Elisabeth Anderson

A stranger to oneself

Wendy Mitchell was diagnosed at the age of 58. Three years on, she still manages to make something positive of her condition

A stranger to oneself
Text settings

Somebody I Used To Know

Wendy Mitchell and Anna Wharton

Bloomsbury, pp. 320, £

Wendy Mitchell was diagnosed with dementia at the age of 58, three years ago. At the time, she was a non-clinical team leader in the NHS, managing rosters for hundreds of nurses and keeping much of the information stored in her head. She lived in York and had brought up two much-loved daughters on her own. She was clearly efficient, organised and independent. Mitchell realised something was wrong when, after a series of falls, she experienced a distinct lack of energy (she had been a keen runner and walker): a ‘fog’ in her head. The diagnosis was slow — her GP initially told this fit and able woman that ‘there comes a time when we all have to admit to ourselves that we’re just slowing down’ — but it was confirmed after a series of visits to a neurologist and various scans and memory tests.

Somebody I Used to Know, written with the help of the journalist Anna Wharton, is Mitchell’s memoir of her life after diagnosis, a record of how she spends her days, and her thoughts, emotions and fears. At first, she felt abandoned by doctors:

I have heard nothing from any doctor since my diagnosis three months ago, nothing but one appointment at the memory clinic…How can I help my daughters understand my diagnosis if I can’t understand it myself? That’s what I feel angry about.

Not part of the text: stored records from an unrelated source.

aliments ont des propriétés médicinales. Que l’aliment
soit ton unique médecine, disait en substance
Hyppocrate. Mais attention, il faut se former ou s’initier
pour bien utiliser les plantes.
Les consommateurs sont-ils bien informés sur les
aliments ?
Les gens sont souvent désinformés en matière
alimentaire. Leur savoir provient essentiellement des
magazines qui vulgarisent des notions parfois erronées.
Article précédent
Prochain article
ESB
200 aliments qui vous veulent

That’s why I feel broken and abandoned, discarded by an NHS that I have worked in for 20 years…

Mitchell, however, was determined to adapt to her changing circumstances, finding ways round problems, being positive and not letting dementia win. For example, she lost the ability to follow plots of new films, so she watched those she had seen dozens of times before:

Not that I can remember what happens — it’s always a surprise at the end — but I feel a certain familiarity throughout, a sense of the ending, even if I don’t remember the details.

She switched from reading novels to reading short stories and poetry. Clever.

Anyone who has lived with someone with Alzheimer’s will recognise many of the frustrations and fears that Mitchell writes about: the stigma of a mental disease, the terror of getting lost, doctors’ unhelpful remarks (‘There’s nothing we can do, I’m afraid,’ she was told when given her diagnosis), so-called friends going to ground, the steady decline in memory and the increasing inability to speak to and recognise people.

Wendy Mitchell’s lifeline came through contact with the Alzheimer’s Society network: she began to meet other people with dementia, and became a Dementia Friends Champion. She continues to speak at conferences, writes a blog and has a Twitter account. So despite this horrendous disease she has made something positive of her new life with humour, truth and grace, this book giving a unique insight into what it’s like to live with Alzheimer’s.

One reads almost daily that lifestyle choices — exercise, diet, sleep, work and so on — will prevent the onset of dementia, but they did not in Mitchell’s case. And the bleak fact is there is no cure. There are now 850,000 people with dementia in the UK, with one in six over the age of 80 developing it. But there’s been no new drug to treat it in the past 15 years. And the American pharmaceutical giant Pfizer announced recently that it would stop work on new drugs to fight Alzheimer’s and Parkinson’s because it believed that its research didn’t make sense financially. Depressing.